Consider one of these types of business loans if you need cash fast:

Short term loan

Short-term loans allow borrowers to access a lump sum of cash and then make monthly payments for a set repayment period. In general, short-term loans have repayment terms of between 3 and 18 months. Rates can range from 3% to over 50%, and interest begins to accrue on the entire loan balance as soon as the funds are disbursed.

As with some other same-day loans, the combination of short repayment terms and high interest rates can result in high monthly payments.

Business line of credit

A commercial line of credit allows borrowers to access funds based on their needs, up to an established borrowing limit. Rates are usually between 10% and 99%, and interest only accrues on the portion of the credit line to which the borrower has had access.

Borrowers can also pay down their balance and reuse their funds for the duration of the drawdown period, usually between 12 and 24 months. This means that a business line of credit can cover ongoing costs without having to pay interest on more money than is actually needed.

Merchant Cash Advance

A merchant cash advance (MCA) is a type of financing that businesses can use to quickly access cash without meeting traditional qualification and application requirements. Under this type of financing, a business owner receives a cash lump sum that is secured by a portion of future sales receipts.

Factor rates typically range from 1.2 to 1.5, which equates to annual percentage rates (APR) between 40% and 350%, which is much higher than many other forms of business financing.

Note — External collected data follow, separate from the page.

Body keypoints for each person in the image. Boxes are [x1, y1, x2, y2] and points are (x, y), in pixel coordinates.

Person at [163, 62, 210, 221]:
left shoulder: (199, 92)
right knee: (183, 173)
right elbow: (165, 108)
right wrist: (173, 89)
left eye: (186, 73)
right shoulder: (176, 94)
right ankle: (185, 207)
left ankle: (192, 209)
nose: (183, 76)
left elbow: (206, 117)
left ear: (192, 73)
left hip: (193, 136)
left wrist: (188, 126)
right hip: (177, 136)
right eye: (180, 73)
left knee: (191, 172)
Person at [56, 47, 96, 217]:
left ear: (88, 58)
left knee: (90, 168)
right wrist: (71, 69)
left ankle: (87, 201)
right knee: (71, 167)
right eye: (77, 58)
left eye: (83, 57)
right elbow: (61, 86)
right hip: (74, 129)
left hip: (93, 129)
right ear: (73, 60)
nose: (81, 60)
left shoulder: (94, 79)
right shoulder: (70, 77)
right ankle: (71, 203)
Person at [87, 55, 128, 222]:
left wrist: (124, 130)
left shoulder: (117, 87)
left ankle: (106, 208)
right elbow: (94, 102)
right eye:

Loans are repaid from the company’s daily credit card sales or through daily or weekly automatic clearing house (ACH) payments.

For this reason, MCAs may be suitable for businesses with a high volume of sales to cover payments.

Invoice financing

Invoice financing allows borrowers to secure a business loan with a portion of the business’s outstanding invoices, typically between 80% and 90%. The business remains responsible for collection, and when the customer pays the bill, the borrower repays the loan, plus fees and interest.

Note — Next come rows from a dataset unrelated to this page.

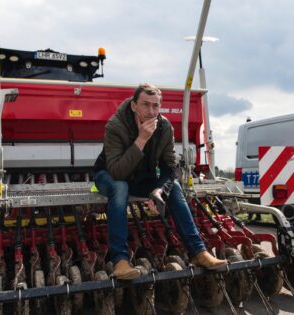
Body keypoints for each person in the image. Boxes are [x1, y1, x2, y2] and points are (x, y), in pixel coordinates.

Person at [93, 83, 227, 280]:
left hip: (140, 176)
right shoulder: (116, 125)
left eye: (156, 106)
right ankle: (120, 261)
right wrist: (141, 140)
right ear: (133, 106)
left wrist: (159, 191)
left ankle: (199, 252)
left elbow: (170, 167)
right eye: (146, 105)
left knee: (175, 187)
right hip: (108, 175)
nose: (151, 111)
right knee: (120, 187)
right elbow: (117, 171)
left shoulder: (164, 127)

Interest typically accrues at a rate of 1% to 3% per month, with APRs ranging between 10% and 79%. Invoice financing can be expensive, but it gives businesses access to cash quickly and without meeting traditional qualification requirements.

Business credit cards

Business credit cards give businesses access to a revolving line of credit that can be used to cover operating costs, purchase office supplies and equipment, and solve other day-to-day cash flow issues. APRs range from around 13% to 35%, but borrowers with excellent credit may qualify for a card with an introductory rate of 0%.

This type of funding can also come with almost immediate approval, and borrowers may be able to use the account before they receive a physical card.